*Directions for this task*.
Restate word for word every line from the one containing "主库和备库的分叉点在老主库停" to the last line of the records below.

*Material provided*.
● ● ● ● ● ● ●

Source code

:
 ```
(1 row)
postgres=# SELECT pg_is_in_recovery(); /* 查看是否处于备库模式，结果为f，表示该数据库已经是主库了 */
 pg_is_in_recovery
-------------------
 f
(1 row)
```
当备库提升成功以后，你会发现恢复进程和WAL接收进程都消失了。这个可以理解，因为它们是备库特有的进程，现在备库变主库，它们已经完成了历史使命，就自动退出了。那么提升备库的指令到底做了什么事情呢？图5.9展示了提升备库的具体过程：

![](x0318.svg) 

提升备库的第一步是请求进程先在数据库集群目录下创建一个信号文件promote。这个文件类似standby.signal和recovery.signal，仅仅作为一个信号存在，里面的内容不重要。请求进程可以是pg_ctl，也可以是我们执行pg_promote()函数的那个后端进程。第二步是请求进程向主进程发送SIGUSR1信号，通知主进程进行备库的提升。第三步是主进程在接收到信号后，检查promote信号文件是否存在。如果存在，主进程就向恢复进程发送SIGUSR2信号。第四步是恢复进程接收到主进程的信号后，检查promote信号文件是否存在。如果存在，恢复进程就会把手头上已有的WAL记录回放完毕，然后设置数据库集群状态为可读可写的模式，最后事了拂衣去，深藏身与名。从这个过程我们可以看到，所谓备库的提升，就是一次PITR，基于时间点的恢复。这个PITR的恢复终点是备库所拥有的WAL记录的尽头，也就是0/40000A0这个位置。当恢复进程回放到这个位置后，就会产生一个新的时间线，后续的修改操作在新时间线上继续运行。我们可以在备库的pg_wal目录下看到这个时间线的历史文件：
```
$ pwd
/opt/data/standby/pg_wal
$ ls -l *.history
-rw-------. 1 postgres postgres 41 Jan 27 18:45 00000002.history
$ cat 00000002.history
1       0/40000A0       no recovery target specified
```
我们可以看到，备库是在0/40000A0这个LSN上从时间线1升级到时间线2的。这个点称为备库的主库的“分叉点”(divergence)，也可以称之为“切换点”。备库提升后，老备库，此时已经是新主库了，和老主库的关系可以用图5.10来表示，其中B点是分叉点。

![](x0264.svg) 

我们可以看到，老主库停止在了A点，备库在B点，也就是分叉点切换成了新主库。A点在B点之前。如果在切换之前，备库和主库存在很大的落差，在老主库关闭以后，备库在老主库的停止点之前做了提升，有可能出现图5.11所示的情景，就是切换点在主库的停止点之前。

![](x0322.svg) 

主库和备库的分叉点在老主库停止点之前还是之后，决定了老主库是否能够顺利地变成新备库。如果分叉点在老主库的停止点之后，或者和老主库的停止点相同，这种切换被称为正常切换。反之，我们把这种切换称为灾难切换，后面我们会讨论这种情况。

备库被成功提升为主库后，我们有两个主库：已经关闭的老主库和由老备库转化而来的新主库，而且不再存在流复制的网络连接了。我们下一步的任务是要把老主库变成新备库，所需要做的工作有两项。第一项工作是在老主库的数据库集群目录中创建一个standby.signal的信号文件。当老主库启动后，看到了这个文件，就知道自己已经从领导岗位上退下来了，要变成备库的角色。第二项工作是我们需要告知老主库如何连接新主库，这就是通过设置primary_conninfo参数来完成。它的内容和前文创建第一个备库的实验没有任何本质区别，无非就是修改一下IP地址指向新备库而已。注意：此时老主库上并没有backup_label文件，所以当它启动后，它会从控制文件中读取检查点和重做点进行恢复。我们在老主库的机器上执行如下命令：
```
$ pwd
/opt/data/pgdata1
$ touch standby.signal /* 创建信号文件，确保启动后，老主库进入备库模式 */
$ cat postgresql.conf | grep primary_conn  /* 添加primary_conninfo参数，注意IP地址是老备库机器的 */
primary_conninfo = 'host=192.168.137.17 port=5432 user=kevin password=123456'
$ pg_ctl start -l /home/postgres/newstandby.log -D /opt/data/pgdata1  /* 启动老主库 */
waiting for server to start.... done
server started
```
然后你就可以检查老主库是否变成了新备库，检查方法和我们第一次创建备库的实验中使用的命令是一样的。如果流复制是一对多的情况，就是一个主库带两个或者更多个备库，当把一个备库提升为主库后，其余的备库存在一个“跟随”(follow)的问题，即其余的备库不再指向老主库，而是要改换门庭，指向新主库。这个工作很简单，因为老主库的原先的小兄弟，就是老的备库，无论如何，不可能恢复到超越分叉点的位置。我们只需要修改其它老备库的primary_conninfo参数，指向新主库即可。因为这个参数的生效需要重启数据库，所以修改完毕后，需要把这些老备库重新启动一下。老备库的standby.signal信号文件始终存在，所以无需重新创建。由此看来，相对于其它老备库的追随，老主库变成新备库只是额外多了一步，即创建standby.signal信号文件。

● ● ● ● ● ● ●

*Response to this exercise*.
主库和备库的分叉点在老主库停止点之前还是之后，决定了老主库是否能够顺利地变成新备库。如果分叉点在老主库的停止点之后，或者和老主库的停止点相同，这种切换被称为正常切换。反之，我们把这种切换称为灾难切换，后面我们会讨论这种情况。

备库被成功提升为主库后，我们有两个主库：已经关闭的老主库和由老备库转化而来的新主库，而且不再存在流复制的网络连接了。我们下一步的任务是要把老主库变成新备库，所需要做的工作有两项。第一项工作是在老主库的数据库集群目录中创建一个standby.signal的信号文件。当老主库启动后，看到了这个文件，就知道自己已经从领导岗位上退下来了，要变成备库的角色。第二项工作是我们需要告知老主库如何连接新主库，这就是通过设置primary_conninfo参数来完成。它的内容和前文创建第一个备库的实验没有任何本质区别，无非就是修改一下IP地址指向新备库而已。注意：此时老主库上并没有backup_label文件，所以当它启动后，它会从控制文件中读取检查点和重做点进行恢复。我们在老主库的机器上执行如下命令：
```
$ pwd
/opt/data/pgdata1
$ touch standby.signal /* 创建信号文件，确保启动后，老主库进入备库模式 */
$ cat postgresql.conf | grep primary_conn  /* 添加primary_conninfo参数，注意IP地址是老备库机器的 */
primary_conninfo = 'host=192.168.137.17 port=5432 user=kevin password=123456'
$ pg_ctl start -l /home/postgres/newstandby.log -D /opt/data/pgdata1  /* 启动老主库 */
waiting for server to start.... done
server started
```
然后你就可以检查老主库是否变成了新备库，检查方法和我们第一次创建备库的实验中使用的命令是一样的。如果流复制是一对多的情况，就是一个主库带两个或者更多个备库，当把一个备库提升为主库后，其余的备库存在一个“跟随”(follow)的问题，即其余的备库不再指向老主库，而是要改换门庭，指向新主库。这个工作很简单，因为老主库的原先的小兄弟，就是老的备库，无论如何，不可能恢复到超越分叉点的位置。我们只需要修改其它老备库的primary_conninfo参数，指向新主库即可。因为这个参数的生效需要重启数据库，所以修改完毕后，需要把这些老备库重新启动一下。老备库的standby.signal信号文件始终存在，所以无需重新创建。由此看来，相对于其它老备库的追随，老主库变成新备库只是额外多了一步，即创建standby.signal信号文件。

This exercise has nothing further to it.